━━ Task material

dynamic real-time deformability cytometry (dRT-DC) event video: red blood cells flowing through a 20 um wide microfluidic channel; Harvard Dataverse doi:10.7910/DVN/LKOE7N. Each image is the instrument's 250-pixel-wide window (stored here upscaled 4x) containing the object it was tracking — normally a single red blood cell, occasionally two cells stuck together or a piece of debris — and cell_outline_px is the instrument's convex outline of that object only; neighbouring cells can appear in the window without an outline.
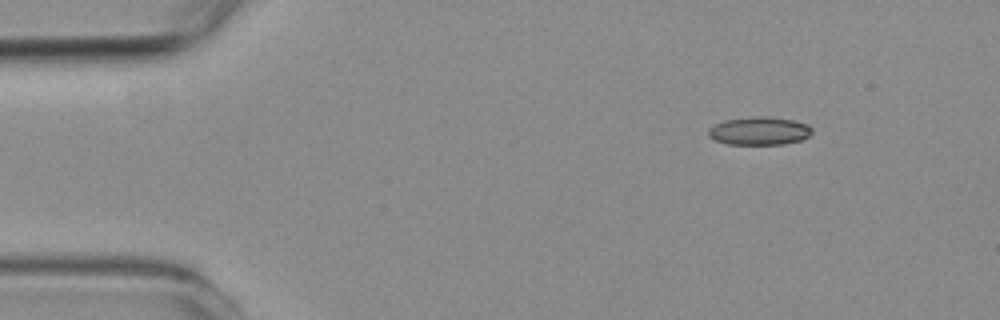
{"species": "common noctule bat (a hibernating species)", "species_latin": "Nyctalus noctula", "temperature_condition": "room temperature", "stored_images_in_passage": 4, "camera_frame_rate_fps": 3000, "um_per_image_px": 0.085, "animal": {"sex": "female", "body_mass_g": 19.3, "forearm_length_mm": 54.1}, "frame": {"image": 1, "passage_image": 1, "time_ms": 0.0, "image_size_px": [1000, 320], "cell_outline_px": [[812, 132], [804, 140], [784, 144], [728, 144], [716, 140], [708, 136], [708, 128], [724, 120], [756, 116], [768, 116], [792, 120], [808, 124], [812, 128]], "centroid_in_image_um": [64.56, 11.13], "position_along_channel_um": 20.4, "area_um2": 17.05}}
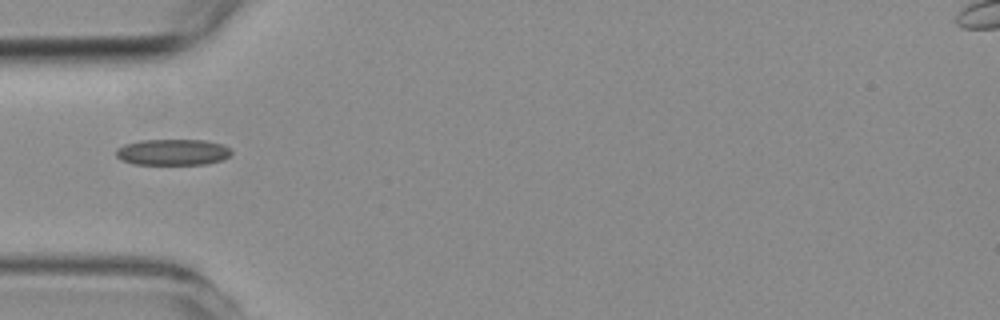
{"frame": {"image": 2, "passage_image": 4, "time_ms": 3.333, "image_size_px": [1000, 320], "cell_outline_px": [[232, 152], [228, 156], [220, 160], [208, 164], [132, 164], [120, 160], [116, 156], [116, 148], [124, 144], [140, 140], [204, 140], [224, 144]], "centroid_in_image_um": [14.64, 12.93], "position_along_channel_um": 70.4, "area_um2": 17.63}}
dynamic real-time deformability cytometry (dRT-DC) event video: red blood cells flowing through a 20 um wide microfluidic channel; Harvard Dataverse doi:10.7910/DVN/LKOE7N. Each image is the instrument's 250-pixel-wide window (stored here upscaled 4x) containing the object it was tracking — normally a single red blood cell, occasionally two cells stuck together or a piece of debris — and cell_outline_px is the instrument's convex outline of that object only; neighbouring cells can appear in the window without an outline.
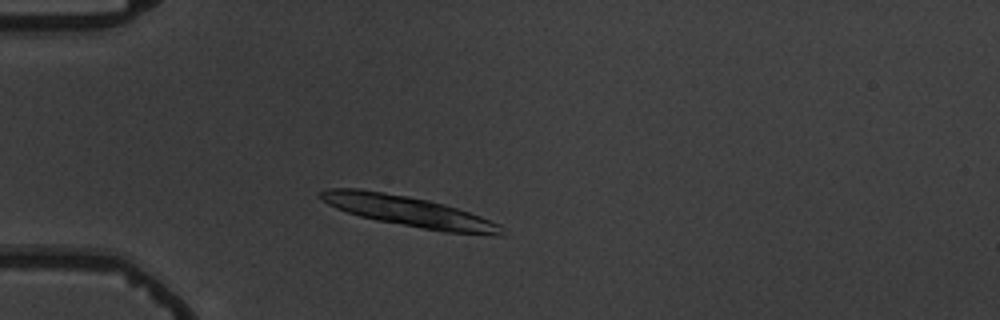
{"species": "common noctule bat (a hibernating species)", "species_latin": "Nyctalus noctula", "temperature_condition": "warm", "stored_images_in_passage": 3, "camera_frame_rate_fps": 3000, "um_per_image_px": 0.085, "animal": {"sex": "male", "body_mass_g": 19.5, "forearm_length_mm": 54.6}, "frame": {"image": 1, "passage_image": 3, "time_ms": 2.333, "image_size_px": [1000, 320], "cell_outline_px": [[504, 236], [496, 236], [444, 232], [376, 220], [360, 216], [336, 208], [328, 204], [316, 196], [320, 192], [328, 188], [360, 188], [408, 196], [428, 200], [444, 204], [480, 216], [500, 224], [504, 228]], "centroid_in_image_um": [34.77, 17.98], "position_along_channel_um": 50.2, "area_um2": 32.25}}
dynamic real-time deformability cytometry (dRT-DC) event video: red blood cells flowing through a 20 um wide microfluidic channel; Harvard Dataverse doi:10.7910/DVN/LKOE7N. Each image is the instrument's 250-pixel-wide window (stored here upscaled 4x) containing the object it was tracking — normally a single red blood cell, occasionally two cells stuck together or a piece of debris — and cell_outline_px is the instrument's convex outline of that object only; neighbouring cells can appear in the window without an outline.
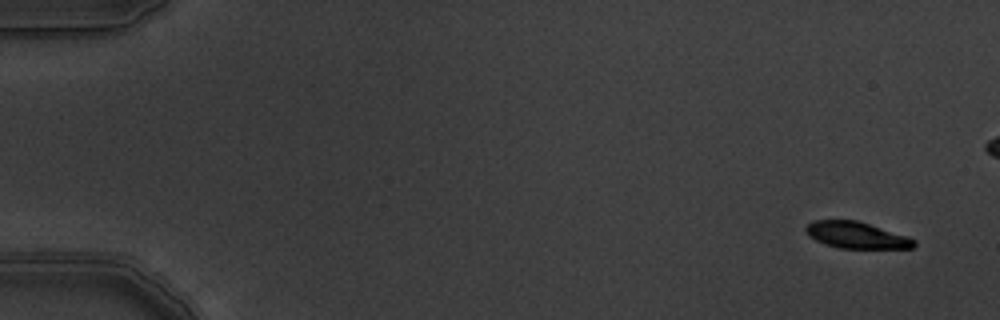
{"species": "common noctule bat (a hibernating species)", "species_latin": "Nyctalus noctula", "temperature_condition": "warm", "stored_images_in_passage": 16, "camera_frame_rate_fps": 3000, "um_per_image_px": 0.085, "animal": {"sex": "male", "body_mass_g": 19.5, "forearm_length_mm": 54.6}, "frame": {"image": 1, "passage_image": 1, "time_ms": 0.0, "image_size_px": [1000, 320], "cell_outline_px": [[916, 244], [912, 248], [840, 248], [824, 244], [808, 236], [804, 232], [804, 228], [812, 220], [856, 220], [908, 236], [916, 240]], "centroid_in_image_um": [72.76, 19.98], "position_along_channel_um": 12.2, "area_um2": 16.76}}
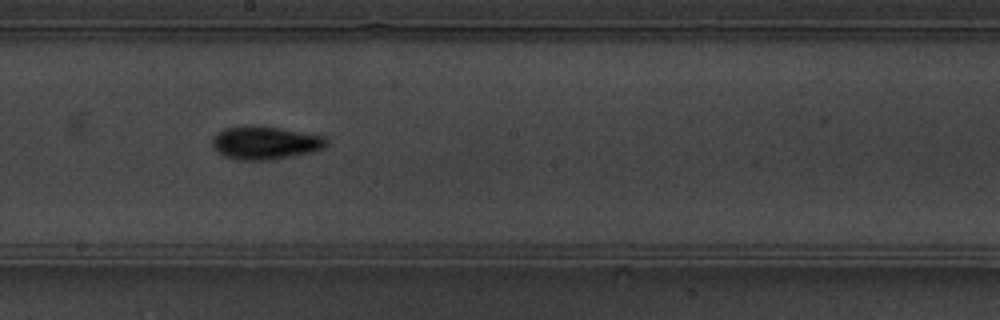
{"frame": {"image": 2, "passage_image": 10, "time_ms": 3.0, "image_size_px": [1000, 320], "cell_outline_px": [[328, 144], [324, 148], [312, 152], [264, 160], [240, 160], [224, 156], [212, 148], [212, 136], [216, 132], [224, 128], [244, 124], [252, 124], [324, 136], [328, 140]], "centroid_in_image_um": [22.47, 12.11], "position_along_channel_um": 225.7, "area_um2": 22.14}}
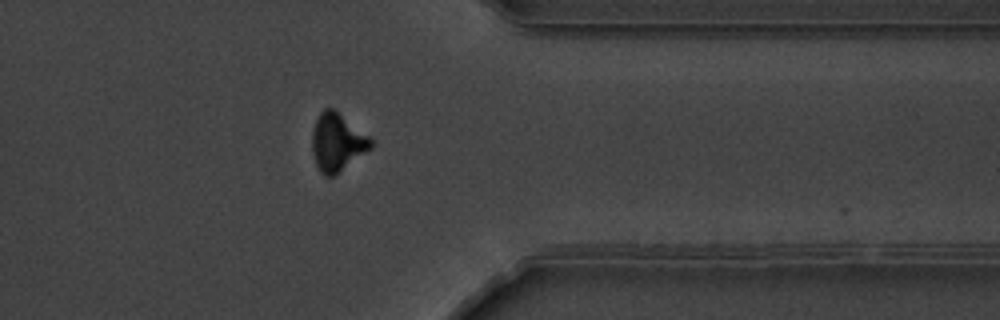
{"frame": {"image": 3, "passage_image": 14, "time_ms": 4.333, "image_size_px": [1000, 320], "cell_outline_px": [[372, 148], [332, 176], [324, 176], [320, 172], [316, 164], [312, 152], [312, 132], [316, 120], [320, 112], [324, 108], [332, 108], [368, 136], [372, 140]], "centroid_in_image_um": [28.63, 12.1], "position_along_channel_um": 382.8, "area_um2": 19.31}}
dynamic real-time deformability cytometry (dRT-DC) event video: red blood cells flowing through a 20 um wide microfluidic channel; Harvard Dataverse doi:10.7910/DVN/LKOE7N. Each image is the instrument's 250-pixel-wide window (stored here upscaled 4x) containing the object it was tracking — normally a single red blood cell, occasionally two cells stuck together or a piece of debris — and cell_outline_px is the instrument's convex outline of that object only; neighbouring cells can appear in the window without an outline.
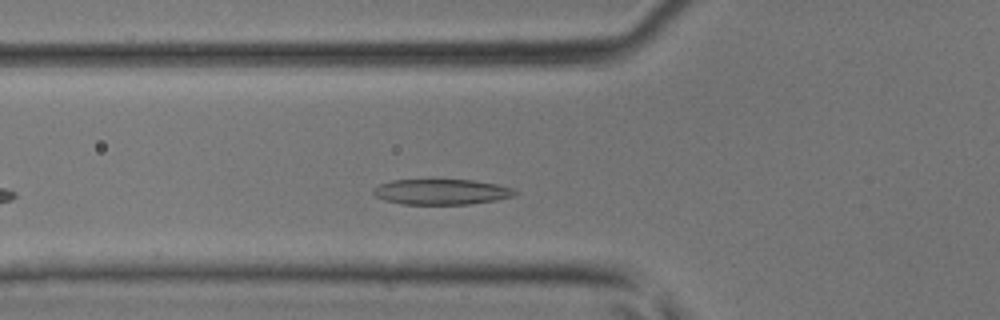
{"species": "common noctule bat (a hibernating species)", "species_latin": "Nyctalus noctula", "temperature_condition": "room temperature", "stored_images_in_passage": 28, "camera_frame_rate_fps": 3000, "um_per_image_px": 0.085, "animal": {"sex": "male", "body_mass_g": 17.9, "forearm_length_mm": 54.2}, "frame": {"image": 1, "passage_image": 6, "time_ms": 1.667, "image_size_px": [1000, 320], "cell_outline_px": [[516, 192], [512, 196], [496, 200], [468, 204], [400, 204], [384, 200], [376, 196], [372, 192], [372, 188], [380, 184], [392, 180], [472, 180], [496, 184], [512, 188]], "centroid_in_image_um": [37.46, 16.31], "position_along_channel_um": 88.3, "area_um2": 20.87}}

━━━━

§ **Stated goal**: None of the pictures should appear; repeat the records exactly otherwise.

§ **Response to this task**:
dynamic real-time deformability cytometry (dRT-DC) event video: red blood cells flowing through a 20 um wide microfluidic channel; Harvard Dataverse doi:10.7910/DVN/LKOE7N. Each image is the instrument's 250-pixel-wide window (stored here upscaled 4x) containing the object it was tracking — normally a single red blood cell, occasionally two cells stuck together or a piece of debris — and cell_outline_px is the instrument's convex outline of that object only; neighbouring cells can appear in the window without an outline.
{"species": "common noctule bat (a hibernating species)", "species_latin": "Nyctalus noctula", "temperature_condition": "room temperature", "stored_images_in_passage": 4, "camera_frame_rate_fps": 3000, "um_per_image_px": 0.085, "animal": {"sex": "female", "body_mass_g": 19.3, "forearm_length_mm": 54.1}, "frame": {"image": 1, "passage_image": 1, "time_ms": 0.0, "image_size_px": [1000, 320], "cell_outline_px": [[812, 132], [804, 140], [784, 144], [728, 144], [716, 140], [708, 136], [708, 128], [724, 120], [756, 116], [768, 116], [792, 120], [808, 124], [812, 128]], "centroid_in_image_um": [64.56, 11.13], "position_along_channel_um": 20.4, "area_um2": 17.05}}
{"frame": {"image": 2, "passage_image": 4, "time_ms": 3.333, "image_size_px": [1000, 320], "cell_outline_px": [[232, 152], [228, 156], [220, 160], [208, 164], [132, 164], [120, 160], [116, 156], [116, 148], [124, 144], [140, 140], [204, 140], [224, 144]], "centroid_in_image_um": [14.64, 12.93], "position_along_channel_um": 70.4, "area_um2": 17.63}}
dynamic real-time deformability cytometry (dRT-DC) event video: red blood cells flowing through a 20 um wide microfluidic channel; Harvard Dataverse doi:10.7910/DVN/LKOE7N. Each image is the instrument's 250-pixel-wide window (stored here upscaled 4x) containing the object it was tracking — normally a single red blood cell, occasionally two cells stuck together or a piece of debris — and cell_outline_px is the instrument's convex outline of that object only; neighbouring cells can appear in the window without an outline.
{"species": "common noctule bat (a hibernating species)", "species_latin": "Nyctalus noctula", "temperature_condition": "warm", "stored_images_in_passage": 3, "camera_frame_rate_fps": 3000, "um_per_image_px": 0.085, "animal": {"sex": "male", "body_mass_g": 19.5, "forearm_length_mm": 54.6}, "frame": {"image": 1, "passage_image": 3, "time_ms": 2.333, "image_size_px": [1000, 320], "cell_outline_px": [[504, 236], [496, 236], [444, 232], [376, 220], [360, 216], [336, 208], [328, 204], [316, 196], [320, 192], [328, 188], [360, 188], [408, 196], [428, 200], [444, 204], [480, 216], [500, 224], [504, 228]], "centroid_in_image_um": [34.77, 17.98], "position_along_channel_um": 50.2, "area_um2": 32.25}}
dynamic real-time deformability cytometry (dRT-DC) event video: red blood cells flowing through a 20 um wide microfluidic channel; Harvard Dataverse doi:10.7910/DVN/LKOE7N. Each image is the instrument's 250-pixel-wide window (stored here upscaled 4x) containing the object it was tracking — normally a single red blood cell, occasionally two cells stuck together or a piece of debris — and cell_outline_px is the instrument's convex outline of that object only; neighbouring cells can appear in the window without an outline.
{"species": "common noctule bat (a hibernating species)", "species_latin": "Nyctalus noctula", "temperature_condition": "warm", "stored_images_in_passage": 16, "camera_frame_rate_fps": 3000, "um_per_image_px": 0.085, "animal": {"sex": "male", "body_mass_g": 19.5, "forearm_length_mm": 54.6}, "frame": {"image": 1, "passage_image": 1, "time_ms": 0.0, "image_size_px": [1000, 320], "cell_outline_px": [[916, 244], [912, 248], [840, 248], [824, 244], [808, 236], [804, 232], [804, 228], [812, 220], [856, 220], [908, 236], [916, 240]], "centroid_in_image_um": [72.76, 19.98], "position_along_channel_um": 12.2, "area_um2": 16.76}}
{"frame": {"image": 2, "passage_image": 10, "time_ms": 3.0, "image_size_px": [1000, 320], "cell_outline_px": [[328, 144], [324, 148], [312, 152], [264, 160], [240, 160], [224, 156], [212, 148], [212, 136], [216, 132], [224, 128], [244, 124], [252, 124], [324, 136], [328, 140]], "centroid_in_image_um": [22.47, 12.11], "position_along_channel_um": 225.7, "area_um2": 22.14}}
{"frame": {"image": 3, "passage_image": 14, "time_ms": 4.333, "image_size_px": [1000, 320], "cell_outline_px": [[372, 148], [332, 176], [324, 176], [320, 172], [316, 164], [312, 152], [312, 132], [316, 120], [320, 112], [324, 108], [332, 108], [368, 136], [372, 140]], "centroid_in_image_um": [28.63, 12.1], "position_along_channel_um": 382.8, "area_um2": 19.31}}
dynamic real-time deformability cytometry (dRT-DC) event video: red blood cells flowing through a 20 um wide microfluidic channel; Harvard Dataverse doi:10.7910/DVN/LKOE7N. Each image is the instrument's 250-pixel-wide window (stored here upscaled 4x) containing the object it was tracking — normally a single red blood cell, occasionally two cells stuck together or a piece of debris — and cell_outline_px is the instrument's convex outline of that object only; neighbouring cells can appear in the window without an outline.
{"species": "common noctule bat (a hibernating species)", "species_latin": "Nyctalus noctula", "temperature_condition": "room temperature", "stored_images_in_passage": 28, "camera_frame_rate_fps": 3000, "um_per_image_px": 0.085, "animal": {"sex": "male", "body_mass_g": 17.9, "forearm_length_mm": 54.2}, "frame": {"image": 1, "passage_image": 6, "time_ms": 1.667, "image_size_px": [1000, 320], "cell_outline_px": [[516, 192], [512, 196], [496, 200], [468, 204], [400, 204], [384, 200], [376, 196], [372, 192], [372, 188], [380, 184], [392, 180], [472, 180], [496, 184], [512, 188]], "centroid_in_image_um": [37.46, 16.31], "position_along_channel_um": 88.3, "area_um2": 20.87}}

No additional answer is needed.